THE City of North Vancouver is inching forward with plans for a new Harry Jerome Recreation Centre but just what it will look like and how it will be paid for aren't clear.
While plans for rebuilding the weathered facility are still in their infancy, council got the discussion rolling Monday night, reviewing a staff recommendation for a general layout of the lands, recreation buildings and residences between 21st Street and the Trans-Canada Highway.
During community consultations throughout the fall of 2012, "Option B" proved most popular of three potential designs, with 63 per cent of respondents to a city questionnaire in favour.
Under Option B, the existing arena on the south side of 23rd Street will be connected with a building that bridges the street and houses administrative space and a new Silver Harbour Seniors' Activity Centre. The north side of 23rd would feature a 25-metre pool, gymnasiums and a full-size Norseman playing field with parking underneath.
Council has directed staff to include roughly 350,000 square feet of residential development in the plan to help offset about half of the $70 million the facility is expected to cost, similar to how the city funded its new library and municipal hall.
For that, Option B includes two 180-foot residential towers between Lonsdale and Eastern Avenue south of the arena and another five-storey building along St.

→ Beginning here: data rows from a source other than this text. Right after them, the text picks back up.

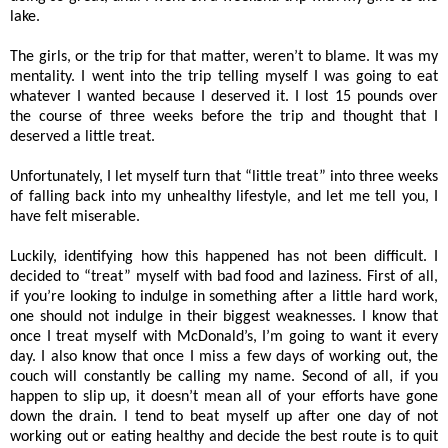
lake.
The girls, or the trip for that matter, weren’t to blame. It was my
mentality. I went into the trip telling myself I was going to eat
whatever I wanted because I deserved it. I lost 15 pounds over
the course of three weeks before the trip and thought that I
deserved a little treat.
Unfortunately, I let myself turn that “little treat” into three weeks
of falling back into my unhealthy lifestyle, and let me tell you, I
have felt miserable.
Luckily, identifying how this happened has not been difficult. I
decided to “treat” myself with bad food and laziness. First of all,
if you’re looking to indulge in something after a little hard work,
one should not indulge in their biggest weaknesses. I know that
once I treat myself with McDonald’s, I’m going to want it every
day. I also know that once I miss a few days of working out, the
couch will constantly be calling my name. Second of all, if you
happen to slip up, it doesn’t mean all of your efforts have gone
down the drain. I tend to beat myself up after one day of not
working out or eating healthy and decide the best route is to quit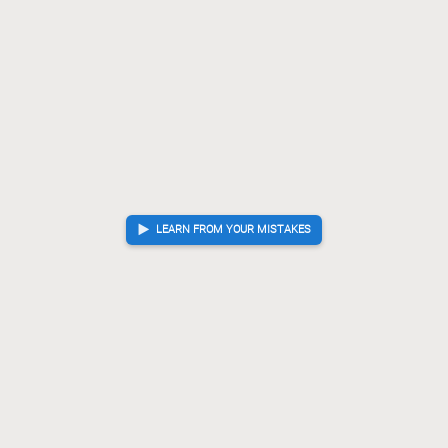
L*71
N*63
P*66
[...]
80.
81.
82.
G*73
Gx73
+Sx73
Kx73
N*65
K-64
?!
Inaccuracy. Best
81.
82.
83.
84.
85.
86.
move was K-63
K-63
B*35
S*44
[...]
86.
87.
88.
B*53
Kx65
?
Checkmate is now unavoidable. Best move was K-54
87.
88.
K-54
B-35+
S*44
[...]
88.
89.
90.
G*64
89.
Checkmate
, Sente is victorious
LEARN FROM YOUR MISTAKES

Georges Avenue. The rest of the money would come from city reserves and borrowing.
The seniors' centre would remain open while its new operating space within a revamped Harry Jerome is completed - something listed as a priority by seniors who attended a public meeting in November.
Council members stopped short of voting to send Option B forward as only five of the seven council members were present for the discussion. Coun. Don Bell was away sick and Mayor Darrell Mussatto was out of town. Council is expected to take up the matter again at the first meeting with all seven members present.
But the plan for residential towers, possibly 18 storeys or higher, at 23rd and Lonsdale isn't sitting well with some on council.
The city has witnessed a hugely difficult public process for the Onni development at Lonsdale and 13th, Coun. Craig Keating noted, and that site is planned for highrises and high density in the official community plan.
"What has not been called for is this kind of height and density at 23rd and Lonsdale," Keating said, referring to a previous plan for central Lonsdale that rejected highrises north of 17th. "We specifically excluded that in terms of the kind of height we're talking about, and to introduce it this way without a broader urban planning vision of how this will fit into the neighbourhood, I think it's quite challenging."
The delay in a final decision has bought some time for pool users who have been lobbying the City and District of North Vancouver to change the plans to include a 50-metre pool that would accommodate more users and be suitable for competition-level swim meets.
But district council rejected contributing to either the construction of a bigger pool, or the higher operating costs when it is about to begin work redoing the William Griffin Recreation Centre pool just two kilometres away within the district.
The newly incorporated North Shore Aquatics Society appeared at Monday's meeting, urging council to put off any final decisions about pool size until the summer to give the group time to apply for federal and provincial grants and seek corporate donors to help offset costs of a bigger pool.
Barring any catastrophic technical problems, the city plans to keep the existing pool open until the William Griffin pool is completed within three years.